- Store the samples in column-order: every column is one sample, and the number of columns is equal to the batch size.
- If you store the samples row-by-row, the feedforward operation is simple: Y = X * W, where W is the weight matrix. However it is extremely inconvenient to used on GPUs (where cuBLAS and cudnn both use column-ordered matrix).
- So if you store the samples column-by-column, the feedforward operation becomes: Y = W * X. Not that much different.
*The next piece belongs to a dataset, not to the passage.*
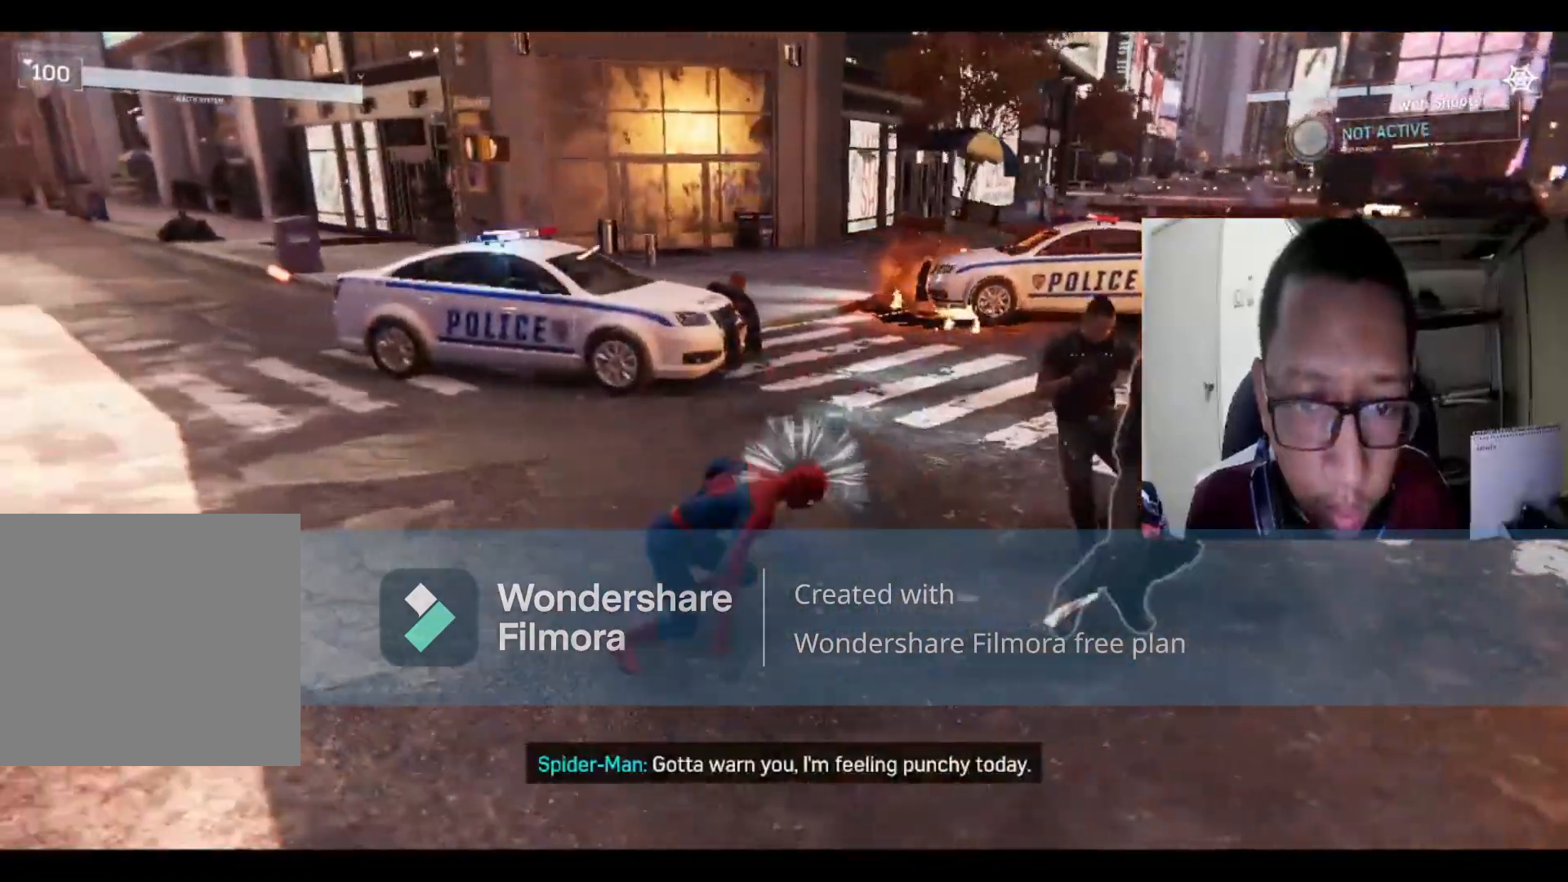
{"buttons": [], "left_stick": "right", "right_stick": "center", "events": [[100, "X", "down"], [234, "X", "up"], [301, "X", "down"], [434, "X", "up"]]}
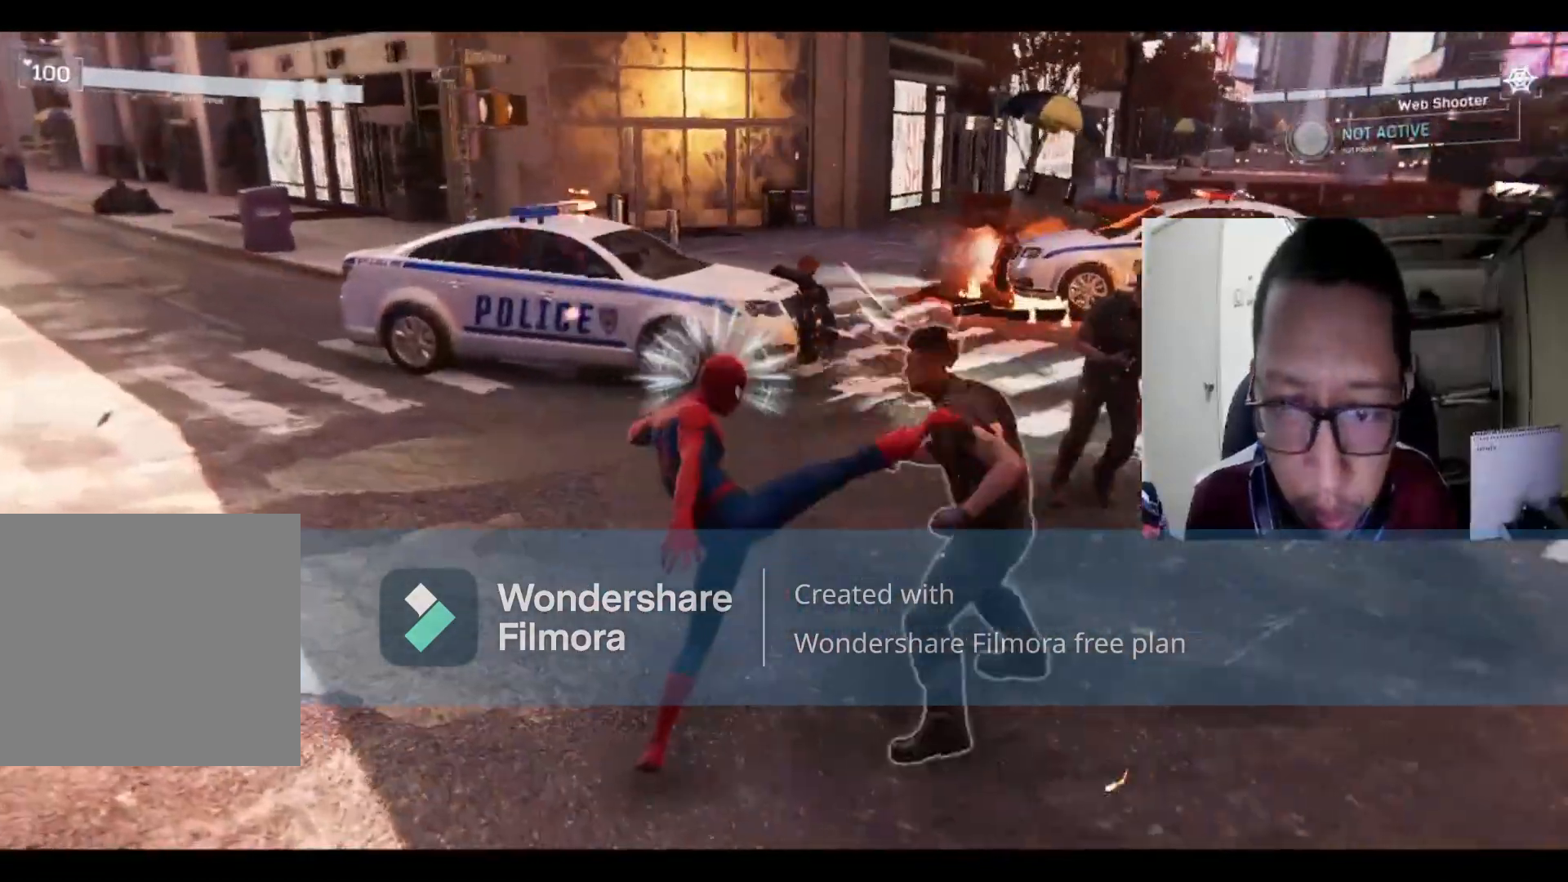
{"buttons": ["B"], "left_stick": "down-right", "right_stick": "center", "events": [[33, "X", "down"], [33, "Y", "down"], [67, "X", "up"], [100, "left_stick", "down-right"], [133, "B", "down"], [133, "Y", "up"], [167, "B", "up"], [200, "B", "down"], [367, "B", "up"], [467, "B", "down"]]}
- Matrix has at least 4 dimensions: number of samples x width x height x depth. This will give enough flexibility to implement feed forward net, convNN and RNN (which is pretty much everything). So now each sample has width x height x depth elements. If we want to go for video, probably we might need another dimension too. The lesson is many people tried to do N-dimensional matrix, but it is extremely difficult to maintain the generality when the number of dimension is not certainly determined, therefore it is difficult to optimize. Meanwhile, you rarely need more than 5 dimensions in implementing DL algorithms.
- Rethink the edge and layer design.
- Rethink the metrics design. Probably the metrics can be implemented as a layer, that can be activated/deactivated during training/testing.
- Have separated flags for input and output layers.
- The model compute the gradients, then gradients are adjusted by an adjuster (Adagrad, Momentum, Rmsprop, etc…) and then the model gets updated based on the adjusted gradients.
I have chances to implement DL frameworks from scratch twice in my life. Although it will get boring if I have to do that like 10 times, but doing this 1 or 2 more times is probably still ok.
This list is nowhere near an extensive one. Just some ideas jumping out of my head, so that I will get it right from the beginning next time. Some points here are already implemented in my systems.